O problema do mal pela ótica religiosa
DOI:
https://doi.org/10.5935/2317-2622/direitomackenzie.v2n17166Abstract
Algumas questões, por mais polêmicas e controvertidas que pareçam, merecem análise e estudo, tendo em vista oferecer ao ser humano uma interpretação compreensível, coerente e a mais fidedigna possível.
Desprezar a presença do mal seria imprudência; ignorá-lo, seria ingenuidade; incentivá-lo, seria insensatez; todavia, supervalorizá-lo significa o caos, a desordem social e a desestruturação do ser humano.
Vivemos sob tensão, diante do medo e sobressalto, por considerarmos a força do mal ameaçadora e incontrolável.

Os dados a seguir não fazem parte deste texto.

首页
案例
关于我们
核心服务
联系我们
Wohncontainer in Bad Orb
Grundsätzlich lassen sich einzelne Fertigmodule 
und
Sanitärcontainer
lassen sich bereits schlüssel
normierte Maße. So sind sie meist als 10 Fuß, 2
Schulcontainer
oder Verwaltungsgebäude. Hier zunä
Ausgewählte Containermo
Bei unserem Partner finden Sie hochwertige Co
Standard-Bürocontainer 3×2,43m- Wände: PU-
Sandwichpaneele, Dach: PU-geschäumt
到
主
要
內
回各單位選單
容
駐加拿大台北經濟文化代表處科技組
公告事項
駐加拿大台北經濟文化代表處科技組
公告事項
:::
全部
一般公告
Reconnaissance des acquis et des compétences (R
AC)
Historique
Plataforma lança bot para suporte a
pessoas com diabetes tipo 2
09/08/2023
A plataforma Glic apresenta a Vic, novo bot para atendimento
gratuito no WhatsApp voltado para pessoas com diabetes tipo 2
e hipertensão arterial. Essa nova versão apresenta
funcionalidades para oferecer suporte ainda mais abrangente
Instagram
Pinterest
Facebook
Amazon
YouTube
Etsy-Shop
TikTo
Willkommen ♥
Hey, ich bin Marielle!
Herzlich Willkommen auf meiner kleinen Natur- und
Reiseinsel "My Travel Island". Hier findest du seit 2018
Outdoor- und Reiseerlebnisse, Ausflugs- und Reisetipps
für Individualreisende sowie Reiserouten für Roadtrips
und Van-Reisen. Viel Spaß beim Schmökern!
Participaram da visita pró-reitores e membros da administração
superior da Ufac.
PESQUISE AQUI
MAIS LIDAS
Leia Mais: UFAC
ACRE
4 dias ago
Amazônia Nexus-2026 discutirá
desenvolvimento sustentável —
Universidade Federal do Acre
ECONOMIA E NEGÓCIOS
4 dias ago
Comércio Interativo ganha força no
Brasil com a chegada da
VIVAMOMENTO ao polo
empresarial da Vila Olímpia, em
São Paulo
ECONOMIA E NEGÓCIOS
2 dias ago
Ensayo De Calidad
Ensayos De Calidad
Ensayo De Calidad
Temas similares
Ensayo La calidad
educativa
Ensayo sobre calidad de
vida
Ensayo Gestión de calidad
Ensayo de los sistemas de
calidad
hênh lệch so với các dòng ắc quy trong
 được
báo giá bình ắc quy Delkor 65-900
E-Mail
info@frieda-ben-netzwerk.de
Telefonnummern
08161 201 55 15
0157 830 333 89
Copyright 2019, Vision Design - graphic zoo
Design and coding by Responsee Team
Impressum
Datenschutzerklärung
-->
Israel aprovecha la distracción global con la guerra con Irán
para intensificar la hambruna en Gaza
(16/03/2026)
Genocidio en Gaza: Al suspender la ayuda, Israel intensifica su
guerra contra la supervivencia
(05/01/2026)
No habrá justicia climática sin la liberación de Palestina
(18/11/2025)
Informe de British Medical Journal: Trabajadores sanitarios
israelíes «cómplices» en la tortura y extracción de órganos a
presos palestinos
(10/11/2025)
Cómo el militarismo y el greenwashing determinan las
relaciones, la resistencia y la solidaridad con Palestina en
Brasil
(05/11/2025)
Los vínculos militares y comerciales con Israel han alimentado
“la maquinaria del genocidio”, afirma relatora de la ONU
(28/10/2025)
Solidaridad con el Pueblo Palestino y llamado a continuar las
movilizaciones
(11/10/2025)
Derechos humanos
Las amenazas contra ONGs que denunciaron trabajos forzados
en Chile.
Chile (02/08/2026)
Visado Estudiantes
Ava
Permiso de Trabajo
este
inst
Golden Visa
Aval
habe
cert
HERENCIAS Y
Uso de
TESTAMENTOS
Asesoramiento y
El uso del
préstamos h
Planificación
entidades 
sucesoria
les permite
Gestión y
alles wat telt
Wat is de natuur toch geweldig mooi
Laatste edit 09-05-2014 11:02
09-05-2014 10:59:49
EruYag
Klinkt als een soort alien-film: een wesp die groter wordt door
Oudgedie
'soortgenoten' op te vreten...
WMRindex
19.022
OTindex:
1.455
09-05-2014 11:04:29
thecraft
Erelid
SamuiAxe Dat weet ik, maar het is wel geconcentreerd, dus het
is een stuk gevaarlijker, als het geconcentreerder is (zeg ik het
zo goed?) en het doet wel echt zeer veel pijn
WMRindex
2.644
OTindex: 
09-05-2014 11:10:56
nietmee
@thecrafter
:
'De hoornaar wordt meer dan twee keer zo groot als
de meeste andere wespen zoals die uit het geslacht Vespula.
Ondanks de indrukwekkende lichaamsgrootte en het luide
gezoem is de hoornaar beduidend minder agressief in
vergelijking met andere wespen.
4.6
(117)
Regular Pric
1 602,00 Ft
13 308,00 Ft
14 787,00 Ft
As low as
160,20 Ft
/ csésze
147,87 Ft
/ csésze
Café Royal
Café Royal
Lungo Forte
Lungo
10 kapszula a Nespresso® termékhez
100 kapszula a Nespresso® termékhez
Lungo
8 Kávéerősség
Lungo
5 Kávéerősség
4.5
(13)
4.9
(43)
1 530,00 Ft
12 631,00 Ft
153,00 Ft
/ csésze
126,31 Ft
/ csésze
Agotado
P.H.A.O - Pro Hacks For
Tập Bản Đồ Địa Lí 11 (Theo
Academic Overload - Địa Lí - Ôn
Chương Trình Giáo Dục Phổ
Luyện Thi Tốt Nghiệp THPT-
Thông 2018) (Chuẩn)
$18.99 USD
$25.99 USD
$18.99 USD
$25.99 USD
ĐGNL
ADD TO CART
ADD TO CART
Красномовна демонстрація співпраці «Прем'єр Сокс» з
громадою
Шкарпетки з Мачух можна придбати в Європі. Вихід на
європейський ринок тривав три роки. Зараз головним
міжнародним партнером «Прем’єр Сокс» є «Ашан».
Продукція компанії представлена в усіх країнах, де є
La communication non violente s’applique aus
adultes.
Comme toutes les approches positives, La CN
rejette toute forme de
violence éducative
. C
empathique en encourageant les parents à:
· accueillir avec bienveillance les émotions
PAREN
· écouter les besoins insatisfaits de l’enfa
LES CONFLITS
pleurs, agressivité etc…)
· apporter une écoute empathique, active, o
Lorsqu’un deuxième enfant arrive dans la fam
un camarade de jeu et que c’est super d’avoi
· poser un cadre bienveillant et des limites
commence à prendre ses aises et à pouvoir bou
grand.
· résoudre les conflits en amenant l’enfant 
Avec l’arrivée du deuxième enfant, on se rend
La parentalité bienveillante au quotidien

Atribui-se às forças malignas tudo o que é desastroso e horripilante. O mal passa a ser a justificativa para a prática da injustiça e das atitudes incoerentes e desumanas. Fracasso e irresponsabilidade são atribuições das forças malignas, procurando-se isentar os infratores.
O mal é algo identificado como força externa ou como algo que se interioriza no próprio ser humano. Muitas vezes, surge como influência direta de um ou vários seres imateriais, opostos ao Deus Criador, ou à divindade principal. É apresentado como oposto ao bem, representado por demônios ou espíritos malignos. Segundo Eliade (1991, p.34):
"As sociedades arcaicas e tradicionais percebm o mundo que as cerca como um microcosmo. Nos limites desse mundo fechado começa o domínio do desconhecido, do não formado. De um lado existe o espaço comicizado, habitado e organizado; do outro lado, a região desconhecida e temível dos demônios, dos mortos e dos estranhos, ou seja, o caos, a morte e a noite [...] os inimigos do território habitado e organizado são identificados como as forças demoníacas, que provocam o estado caótico."
A respeito do imaginário popular sobre o mal, Souza (1993, p.263) fez interessante pesquisa para analisar as diferentes figuras e manifestações do demônio ou maus espíritos. É atribuído ao demônio tudo o que causa desordem, desgraça, doença e morte. Não há explicações racionais, filosóficas, sociológicas ou teológicas, mas há uma fantasia no imaginário popular, rica em figuras, cores e símbolos.
Os ensinamentos religiosos judaico-cristãos, bem como as interpretações de outros grupos religiosos, tratam do problema do mal nos relacionamentos com as divindades e na convivência humana. O mal está presente nos relacionamentos com as divindades e na convivência humana. O mal está presente nos relacionamentos como aquela força desafiadora, provocadora e, muitas vezes, opositora.
Nossa análise se limita ao contexto da Bíblia Sagrada, entendendo que há inúmeras interpretações dos diferentes grupos religiosos. Mesmo tendo como referencial a Bíblia Sagrada, queremos nos ater aos conceitos judaico-cristãos.